The Pennsylvania State Senate, operating under their own rules, which are different from the House, invited Deana Weaver, a member of the Dillsburg Area Free Thinkers,[i] to offer a “prayer” at the opening of the Pennsylvania Senate on March 20, 2019. It included:
“We pray that the one principle that this great experiment of American democracy has taught us is that we are so much better when we work together in a spirit of inclusion. And so we pray. We pray for this democracy of the people, by the people and for the people. We pray for our government to serve all people equally.”
Commenting on the “aggressive” prayer by Christian Stephanie Borowicz, Weaver said, “We live in strange times.” You got that right! What in the world is a “prayer” by an atheist? There is no such a thing! There is no God to pray to, no expectation of answered prayer, merely a hypocritical formality and a desire to be “included.” Prayer is the act of invoking or calling upon a deity, spirit, etc., for aid, protection, inspiration, or the like; supplication. Our society keeps redefining things into oblivion, so that an atheist may invoke a deity “for aid, protection, inspiration, or the like.” Ha! If the Pennsylvania Senate wants to give an atheist a forum to address its opening, so be it. However, let us be honest and not pretend it is prayer.

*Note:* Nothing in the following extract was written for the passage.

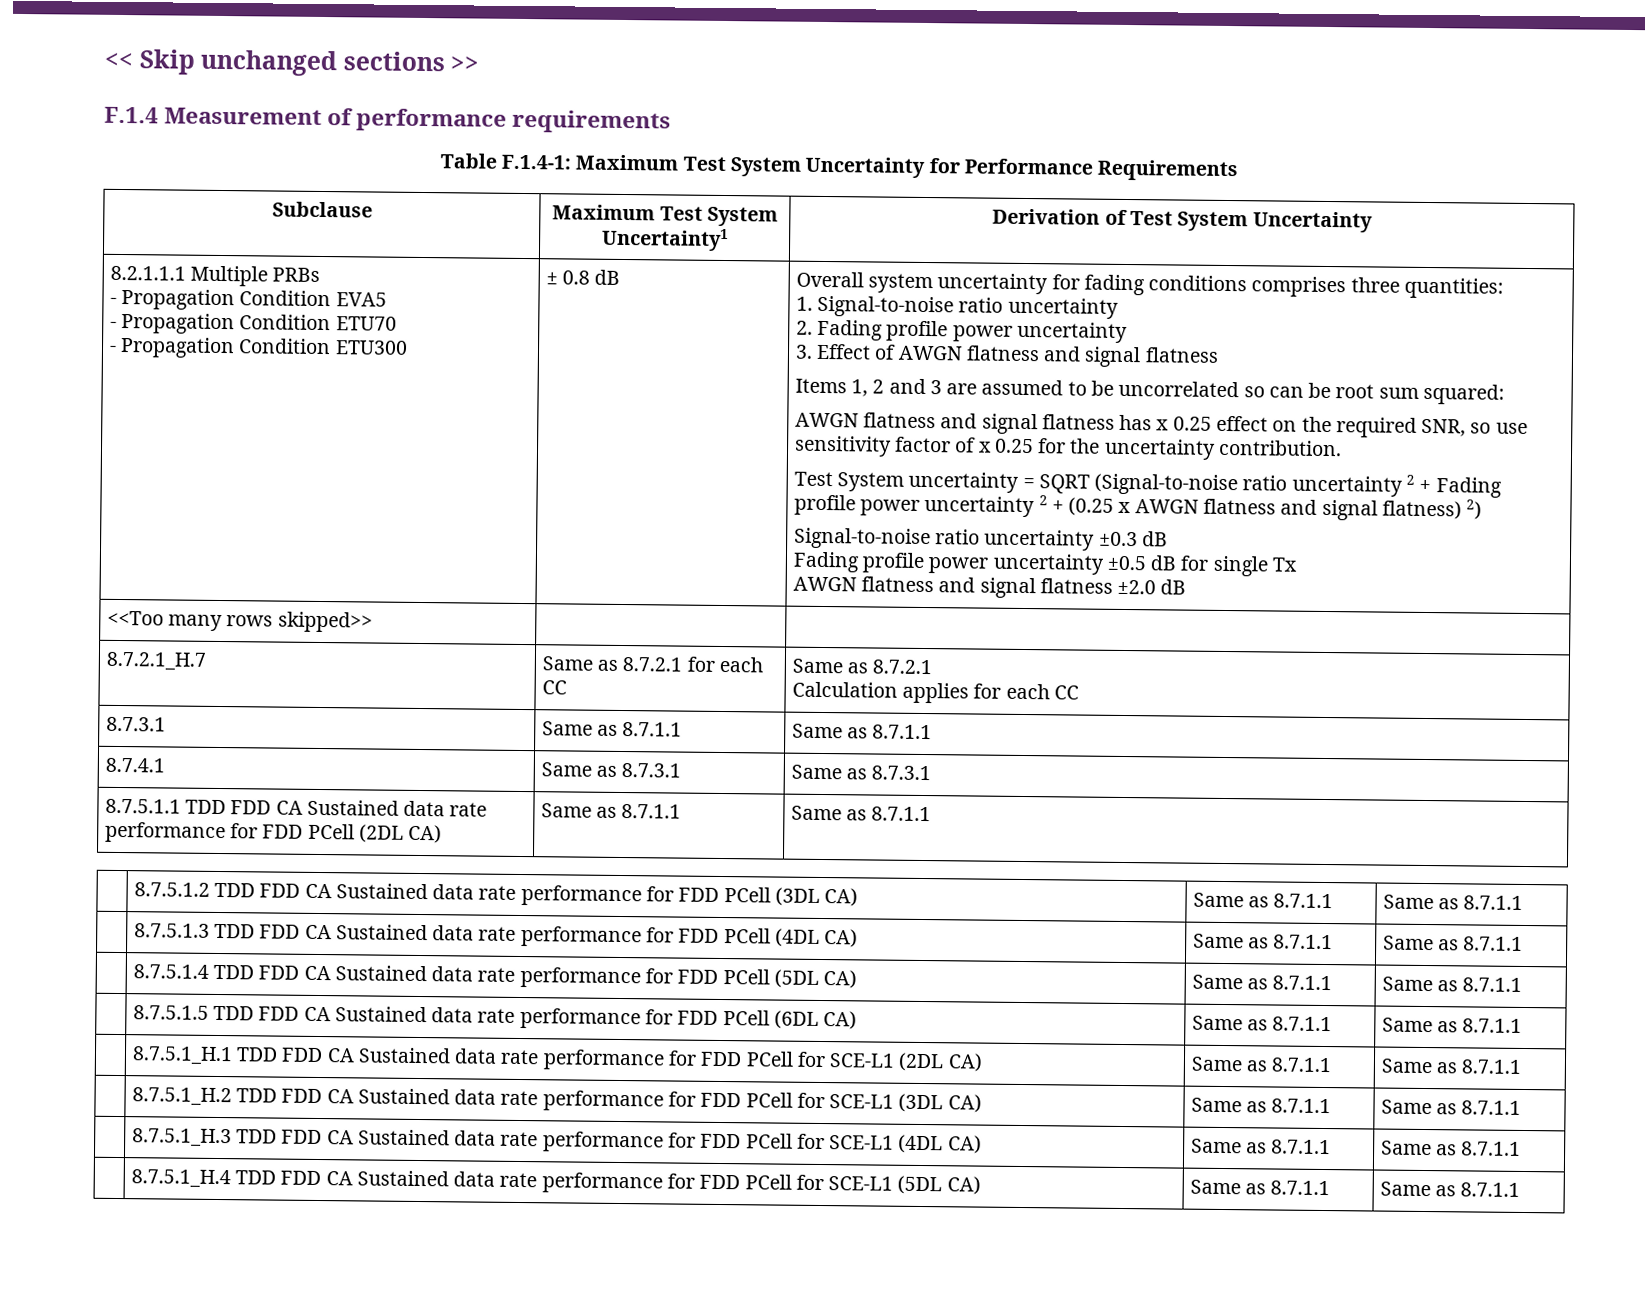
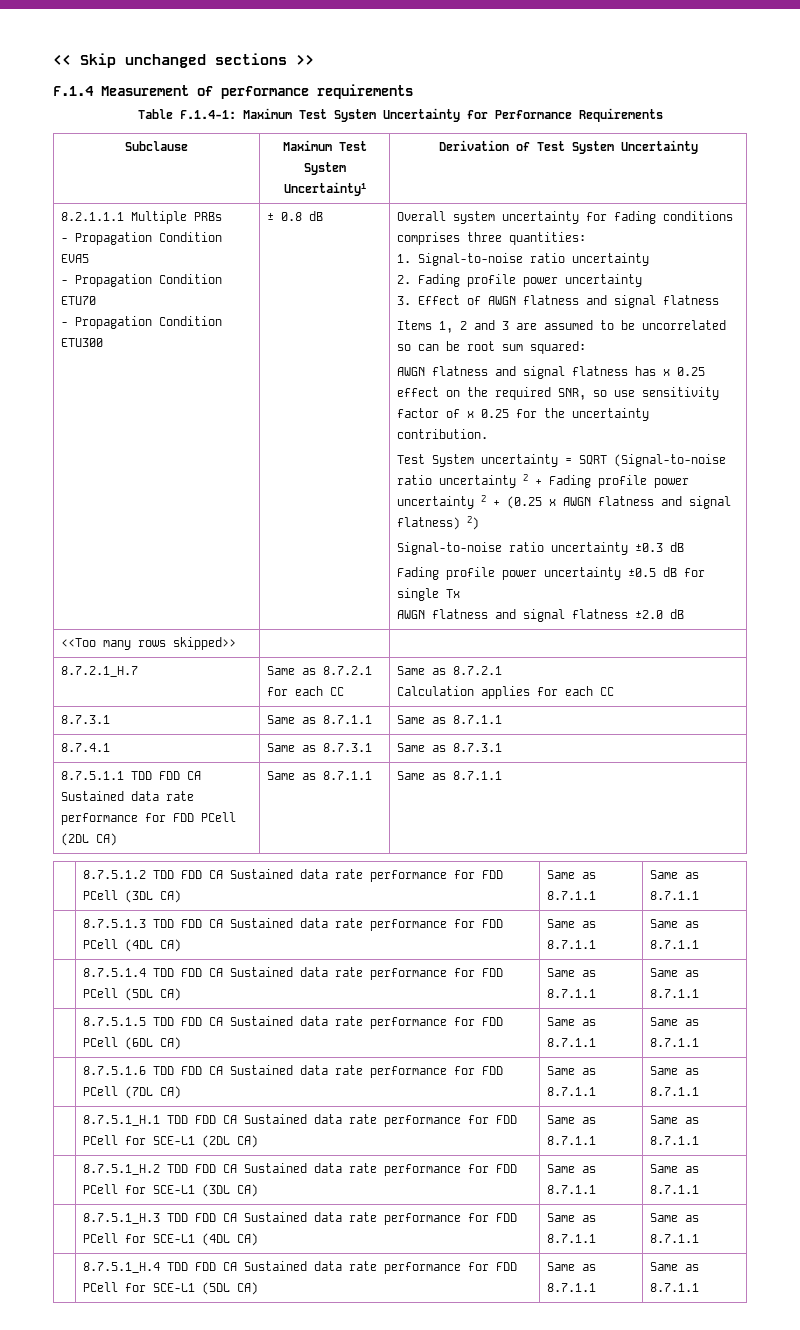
(1523, 1025) none -> [83,1065,504,1078] [83,1086,182,1099] [547,1066,597,1075] [547,1087,597,1096] [650,1066,700,1075] [650,1087,700,1096] // | 8.7.5.1.6 TDD FDD CA Sustained data rate performance for FDD PCell (7DL CA) | Same as 8.7.1.1 | Same as 8.7.1.1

Weaver delivered her first invocation at the Pennsylvania Senate in April 2015. Mike Argento atrociously announced, “since the world did not come to an end and the Senate wasn’t swarmed by locusts or pelted with a shower of frogs or hurled into a lake of fire, she was able to make a return trip.” By that standard, I’m sure we will see Argento in the forefront of encouraging Borowicz’s return trip to pray at the Pennsylvania House. The way they cried and hollered, you would think they were worried about the world coming to an end because of Borowicz’s prayer. Maybe it was just the case of the “hit dog” instead.


[i] This DAFT group has a strange way of educating people to the dangers of belief in a supernatural being. Their watchwords are supposed to be reason and science, yet a little fake prayer evidently doesn’t hurt either.